=== EXTRACTED RECORDS ===

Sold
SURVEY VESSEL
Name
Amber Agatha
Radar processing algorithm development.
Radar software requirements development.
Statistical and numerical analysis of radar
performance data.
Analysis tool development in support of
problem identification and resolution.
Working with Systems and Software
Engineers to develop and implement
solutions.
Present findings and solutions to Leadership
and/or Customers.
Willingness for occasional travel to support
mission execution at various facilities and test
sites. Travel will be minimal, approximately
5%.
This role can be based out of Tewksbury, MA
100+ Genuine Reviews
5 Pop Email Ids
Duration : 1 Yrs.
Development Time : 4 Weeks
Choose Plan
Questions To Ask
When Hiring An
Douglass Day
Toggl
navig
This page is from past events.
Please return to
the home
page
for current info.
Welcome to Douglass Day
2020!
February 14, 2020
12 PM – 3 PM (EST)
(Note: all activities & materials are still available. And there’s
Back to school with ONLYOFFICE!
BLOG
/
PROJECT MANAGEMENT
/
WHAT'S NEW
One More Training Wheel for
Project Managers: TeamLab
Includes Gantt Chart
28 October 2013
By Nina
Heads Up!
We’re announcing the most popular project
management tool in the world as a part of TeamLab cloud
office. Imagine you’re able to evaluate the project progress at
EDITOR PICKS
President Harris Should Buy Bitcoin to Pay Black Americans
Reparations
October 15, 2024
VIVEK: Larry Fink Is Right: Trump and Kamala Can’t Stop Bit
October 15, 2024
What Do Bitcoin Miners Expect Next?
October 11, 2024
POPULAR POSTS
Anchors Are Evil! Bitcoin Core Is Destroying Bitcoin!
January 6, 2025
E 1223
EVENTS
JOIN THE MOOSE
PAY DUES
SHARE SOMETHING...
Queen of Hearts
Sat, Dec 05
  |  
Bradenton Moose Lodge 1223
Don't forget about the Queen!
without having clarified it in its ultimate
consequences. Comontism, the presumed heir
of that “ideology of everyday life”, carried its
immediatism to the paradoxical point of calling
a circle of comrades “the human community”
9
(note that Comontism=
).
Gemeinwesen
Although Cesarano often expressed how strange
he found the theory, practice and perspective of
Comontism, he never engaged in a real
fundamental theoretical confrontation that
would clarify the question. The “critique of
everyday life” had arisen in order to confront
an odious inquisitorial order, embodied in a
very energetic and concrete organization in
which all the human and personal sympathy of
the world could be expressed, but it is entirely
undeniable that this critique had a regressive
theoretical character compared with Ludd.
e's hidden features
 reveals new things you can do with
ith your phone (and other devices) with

===

Using the records above, restate word for word the lines from the one with "Working with Systems and Software" through the one with "Development Time : 4 Weeks", both included.

SOLUTION:
Working with Systems and Software
Engineers to develop and implement
solutions.
Present findings and solutions to Leadership
and/or Customers.
Willingness for occasional travel to support
mission execution at various facilities and test
sites. Travel will be minimal, approximately
5%.
This role can be based out of Tewksbury, MA
100+ Genuine Reviews
5 Pop Email Ids
Duration : 1 Yrs.
Development Time : 4 Weeks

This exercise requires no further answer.